**TASK TO CARRY OUT:** Pull out every line in the entries that contains the word "mortality". Treat uppercase and lowercase as different.

[[ DATA IN THIS EXERCISE, beginning ]]

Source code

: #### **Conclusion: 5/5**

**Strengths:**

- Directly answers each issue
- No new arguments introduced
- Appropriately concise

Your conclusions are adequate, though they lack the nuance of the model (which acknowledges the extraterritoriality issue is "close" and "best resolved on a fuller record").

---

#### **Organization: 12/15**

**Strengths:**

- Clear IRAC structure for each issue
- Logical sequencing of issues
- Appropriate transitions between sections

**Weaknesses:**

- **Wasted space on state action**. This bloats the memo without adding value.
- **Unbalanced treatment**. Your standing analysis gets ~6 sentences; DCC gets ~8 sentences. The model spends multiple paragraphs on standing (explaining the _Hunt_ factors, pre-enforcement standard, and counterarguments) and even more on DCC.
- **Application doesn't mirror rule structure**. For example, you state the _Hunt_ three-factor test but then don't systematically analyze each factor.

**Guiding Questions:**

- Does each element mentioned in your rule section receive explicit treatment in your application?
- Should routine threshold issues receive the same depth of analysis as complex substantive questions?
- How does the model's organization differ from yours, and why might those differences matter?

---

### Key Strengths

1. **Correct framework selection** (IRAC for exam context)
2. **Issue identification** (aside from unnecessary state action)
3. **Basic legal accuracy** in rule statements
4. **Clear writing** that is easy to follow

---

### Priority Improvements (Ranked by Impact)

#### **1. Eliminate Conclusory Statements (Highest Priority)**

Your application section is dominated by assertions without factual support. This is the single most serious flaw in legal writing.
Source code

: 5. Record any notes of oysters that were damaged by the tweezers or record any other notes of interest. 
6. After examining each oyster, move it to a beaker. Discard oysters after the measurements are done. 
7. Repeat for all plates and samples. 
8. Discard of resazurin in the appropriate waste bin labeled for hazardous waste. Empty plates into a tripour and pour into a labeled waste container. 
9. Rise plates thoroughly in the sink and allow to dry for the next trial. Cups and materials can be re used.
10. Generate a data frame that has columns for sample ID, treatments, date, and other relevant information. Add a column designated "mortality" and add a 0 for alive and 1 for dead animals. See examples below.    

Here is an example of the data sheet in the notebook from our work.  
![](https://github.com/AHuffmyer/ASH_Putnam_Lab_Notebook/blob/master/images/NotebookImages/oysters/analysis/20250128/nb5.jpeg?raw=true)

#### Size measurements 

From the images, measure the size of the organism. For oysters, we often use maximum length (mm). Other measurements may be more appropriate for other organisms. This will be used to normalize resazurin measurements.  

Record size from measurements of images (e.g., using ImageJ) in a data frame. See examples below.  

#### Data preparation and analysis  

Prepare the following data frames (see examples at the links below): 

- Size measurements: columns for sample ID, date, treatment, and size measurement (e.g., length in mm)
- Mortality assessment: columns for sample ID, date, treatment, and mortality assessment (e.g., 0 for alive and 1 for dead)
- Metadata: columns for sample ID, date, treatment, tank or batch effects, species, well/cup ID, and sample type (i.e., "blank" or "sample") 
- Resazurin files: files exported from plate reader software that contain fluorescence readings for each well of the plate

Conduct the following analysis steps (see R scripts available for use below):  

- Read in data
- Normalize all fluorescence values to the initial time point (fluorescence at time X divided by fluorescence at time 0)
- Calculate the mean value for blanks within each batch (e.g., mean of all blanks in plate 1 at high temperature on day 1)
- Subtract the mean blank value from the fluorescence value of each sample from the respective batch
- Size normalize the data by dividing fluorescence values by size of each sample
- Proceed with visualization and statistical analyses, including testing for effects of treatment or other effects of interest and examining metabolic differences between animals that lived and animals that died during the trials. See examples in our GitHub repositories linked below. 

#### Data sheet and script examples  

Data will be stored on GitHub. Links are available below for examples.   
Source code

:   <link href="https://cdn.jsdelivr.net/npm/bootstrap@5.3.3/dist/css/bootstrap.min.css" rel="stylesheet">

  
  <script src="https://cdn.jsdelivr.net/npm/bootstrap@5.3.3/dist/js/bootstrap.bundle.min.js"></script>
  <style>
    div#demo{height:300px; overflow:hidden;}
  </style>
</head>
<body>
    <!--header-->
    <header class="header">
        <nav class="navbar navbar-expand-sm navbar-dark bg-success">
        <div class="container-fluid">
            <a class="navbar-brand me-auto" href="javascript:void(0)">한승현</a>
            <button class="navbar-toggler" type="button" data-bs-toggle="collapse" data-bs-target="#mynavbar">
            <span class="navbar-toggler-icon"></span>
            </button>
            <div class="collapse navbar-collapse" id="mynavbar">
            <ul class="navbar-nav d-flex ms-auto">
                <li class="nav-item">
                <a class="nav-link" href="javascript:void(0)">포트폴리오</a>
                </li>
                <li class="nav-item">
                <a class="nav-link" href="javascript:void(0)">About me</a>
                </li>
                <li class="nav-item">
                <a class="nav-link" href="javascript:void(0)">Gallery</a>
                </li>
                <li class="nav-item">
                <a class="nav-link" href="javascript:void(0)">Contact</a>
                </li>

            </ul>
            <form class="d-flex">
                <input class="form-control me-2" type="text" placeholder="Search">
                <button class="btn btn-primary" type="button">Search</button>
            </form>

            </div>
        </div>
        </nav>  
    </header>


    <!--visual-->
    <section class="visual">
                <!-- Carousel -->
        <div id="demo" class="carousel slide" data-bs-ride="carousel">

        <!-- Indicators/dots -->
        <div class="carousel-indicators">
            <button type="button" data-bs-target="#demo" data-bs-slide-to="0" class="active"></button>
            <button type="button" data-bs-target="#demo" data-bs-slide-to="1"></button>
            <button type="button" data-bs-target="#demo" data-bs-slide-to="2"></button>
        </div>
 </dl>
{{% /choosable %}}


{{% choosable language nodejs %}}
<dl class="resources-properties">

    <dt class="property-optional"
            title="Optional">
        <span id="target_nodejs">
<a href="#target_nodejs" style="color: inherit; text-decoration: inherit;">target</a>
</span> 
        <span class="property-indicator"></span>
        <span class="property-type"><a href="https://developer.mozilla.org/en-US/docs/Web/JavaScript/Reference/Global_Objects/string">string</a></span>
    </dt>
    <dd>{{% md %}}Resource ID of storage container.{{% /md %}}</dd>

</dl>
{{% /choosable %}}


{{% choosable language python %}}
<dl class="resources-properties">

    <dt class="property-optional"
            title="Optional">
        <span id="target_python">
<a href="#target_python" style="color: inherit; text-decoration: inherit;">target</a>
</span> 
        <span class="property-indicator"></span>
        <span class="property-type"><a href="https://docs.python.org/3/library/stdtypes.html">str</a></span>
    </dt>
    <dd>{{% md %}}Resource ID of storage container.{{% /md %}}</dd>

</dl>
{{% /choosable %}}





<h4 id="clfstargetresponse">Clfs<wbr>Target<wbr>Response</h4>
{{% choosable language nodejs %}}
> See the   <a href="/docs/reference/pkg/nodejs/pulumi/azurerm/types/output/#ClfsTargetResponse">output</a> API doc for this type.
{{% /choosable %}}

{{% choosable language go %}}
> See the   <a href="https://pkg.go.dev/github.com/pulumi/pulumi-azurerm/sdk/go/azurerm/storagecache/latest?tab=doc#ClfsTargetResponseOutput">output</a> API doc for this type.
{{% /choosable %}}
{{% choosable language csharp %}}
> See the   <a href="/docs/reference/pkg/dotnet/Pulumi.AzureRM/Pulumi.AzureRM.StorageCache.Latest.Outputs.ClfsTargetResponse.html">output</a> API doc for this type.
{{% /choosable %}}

[[ DATA IN THIS EXERCISE, end ]]

**COMPLETED TASK:**
10. Generate a data frame that has columns for sample ID, treatments, date, and other relevant information. Add a column designated "mortality" and add a 0 for alive and 1 for dead animals. See examples below.    
- Mortality assessment: columns for sample ID, date, treatment, and mortality assessment (e.g., 0 for alive and 1 for dead)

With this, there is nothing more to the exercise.